WHAT THE EXERCISE ASKS
Return exactly the span of lines that opens with the line containing "på video. Lenker" and closes with the last line of the data, inclusive.
^^^^^^^^
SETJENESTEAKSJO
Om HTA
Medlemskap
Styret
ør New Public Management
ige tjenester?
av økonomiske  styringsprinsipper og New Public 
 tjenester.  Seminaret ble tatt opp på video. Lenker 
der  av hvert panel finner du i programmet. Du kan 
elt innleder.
^^^^^^^^
COMPLETED TASK
 tjenester.  Seminaret ble tatt opp på video. Lenker 
der  av hvert panel finner du i programmet. Du kan 
elt innleder.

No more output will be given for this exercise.